Thread
#prefect-server
    a

    Ahmed Ezzat

    9 months ago
    Hi, I'm seeing unusual errors. while using prefect with dask cluster. here is a more information: https://github.com/PrefectHQ/prefect/issues/5252
    flow.executor = prefect.executors.DaskExecutor(
                cluster_class=lambda: KubeCluster(
                    pod_template=make_pod_spec(
                        memory_request="64M",
                        memory_limit="4G",
                        cpu_request="0.5",
                        cpu_limit="8",
                        threads_per_worker=24,
                        image=prefect.context.image,
                    ),
                    deploy_mode="remote",
                    idle_timeout="0",
                    scheduler_service_wait_timeout="0",
                    env=dict(os.environ)
                    | {
                        "DASK_DISTRIBUTED__WORKER__MULTIPROCESSING_METHOD": "fork",
                        "DASK_DISTRIBUTED__SCHEDULER__ALLOWED_FAILURES": "100",
                    },
                ),
                adapt_kwargs={"minimum": min_workers, "maximum": max_workers},
            )
    Anna Geller

    Anna Geller

    9 months ago
    @Ahmed Ezzat thanks for the detailed information in the issue.
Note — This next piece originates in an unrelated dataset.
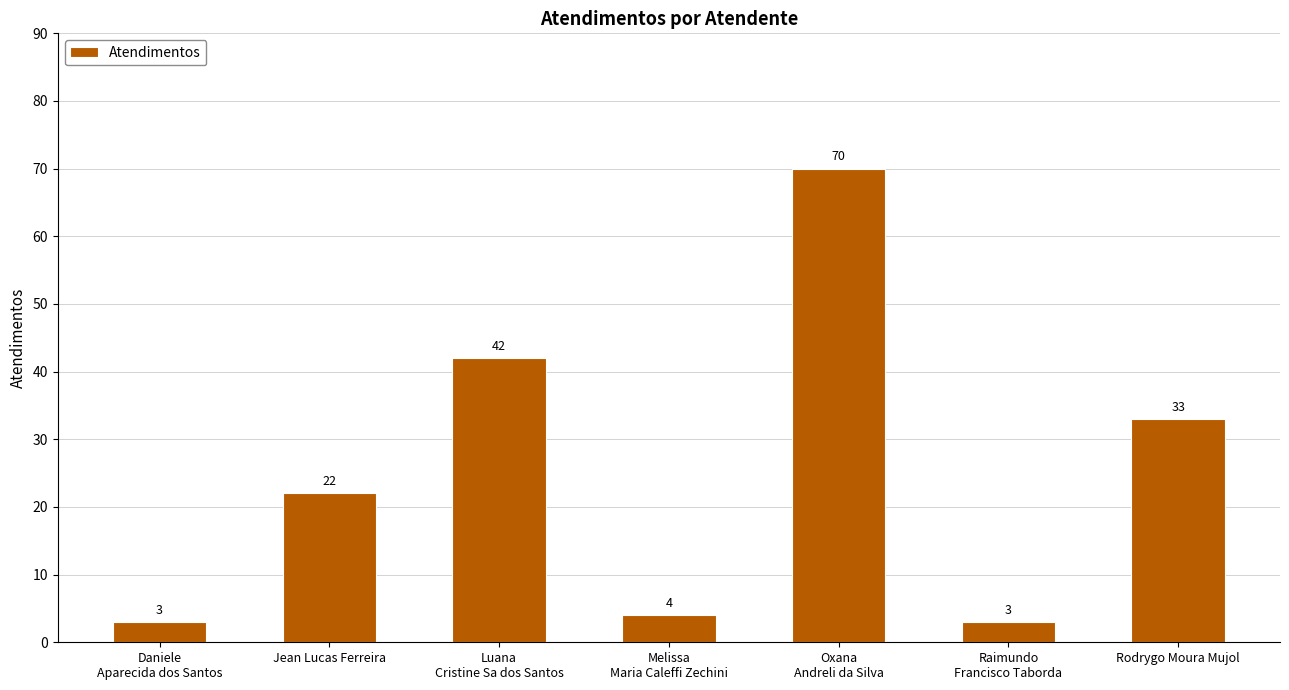

At which category does the chart reach its peak across all series?

Oxana
Andreli da Silva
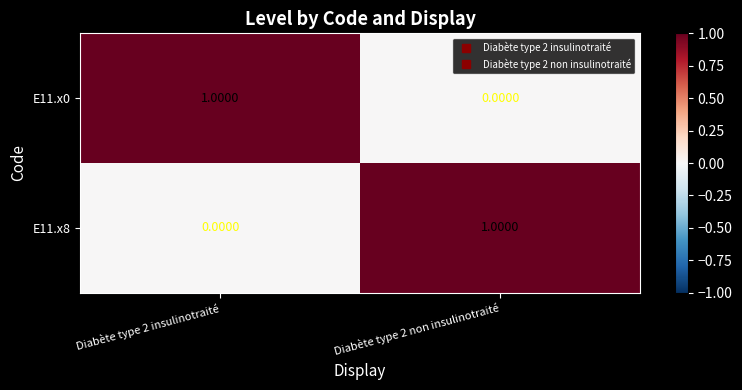

At how many categories does at least one series exceed 0?

2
I don’t see why this may occur, will ask the team. Meanwhile, do you get the same error when using
    LocalDaskExecutor
    or does it only happen with Dask?
    also: do your tasks that you flatten return something? based on this Prefect seem to have difficulties inferring the state of the flattened task
    a

    Ahmed Ezzat

    9 months ago
    1. Yes it occurs with
    LocalDaskExecutor
    2. Yes, my flattened tasks return a list I wouldn't say it's a big list as it's only around 1000-2000 item and all of them is numbers between 1-100
    Anna Geller

    Anna Geller

    9 months ago
    @Ahmed Ezzat could you build an example that would reproduce the issue? Otherwise it’s hard to tell what is the issue
    a

    Ahmed Ezzat

    9 months ago
    @Anna Geller I'm really trying to recreate this problem on purpose but it's really hard to do. I believe my workflow code is OK since it completes without any problems 80% of the time. are there any cases that would cause this problem? my tasks are both CPU and Network heavy. I believe this may be caused by a connectivity issue?
    @Anna Geller I could provide access to the source code if needed however I'm not really comfortable sharing is information publicly so if you don't mind can I DM you?
    Anna Geller

    Anna Geller

    9 months ago
    I think even if you share your code, I won't be able to run it right? Reproducing it just with plain Python data structures would be easier
    a

    Ahmed Ezzat

    9 months ago
    Apologies, I know how insufficient my information is, especially when I'm unable to provide reproducible steps. I'll keep trying to make the issue reproducible meanwhile if you have any updates please keep me updated
    Anna Geller

    Anna Geller

    9 months ago
    this sounds reasonable 👍 I’ll keep you posted if I hear any ideas from the team
    a

    Ahmed Ezzat

    9 months ago
    Hi, @Anna Geller Just a quick update. After some inspection, I found that both Hasura and GraphQL endpoint get unresponsive sometimes could this be the root of the problem? currently, I'm testing with
    "DASK_DISTRIBUTED__SCHEDULER__WORK_STEALING": "false"
    and it seems to produce more stable runs. the current run will take around 2-3 hours I'll keep you posted.
    Anna Geller

    Anna Geller

    9 months ago
    nice work! yup, this definitely is related because when API is not accessible, then the task runs can’t update their states and will cause issues. btw perhaps you could try the same with Prefect Cloud? we have a free tier with 20,000 free task runs every month - no credit card required to get started.
    a

    Ahmed Ezzat

    9 months ago
    Good news! it seems like this was the root of the problem I scaled up the staging cluster and deployments and everything is working just fine. Maybe this should throw a more user friendly error. It was really hard finding the root of the problem i'm thinking of logging error with maybe something like "couldn't access run x result" rather then crashing everything? Actually we have a paid account however we love also to have self a contained environment. Thanks Anna for your help. Hope you're having a wonderful day 😃
    Anna Geller

    Anna Geller

    9 months ago
    Gotcha, I only suggested trying out Cloud because I thought it may help with the GraphQL availability. So glad to hear you figured it out! Great day (and great Christmas break) to you!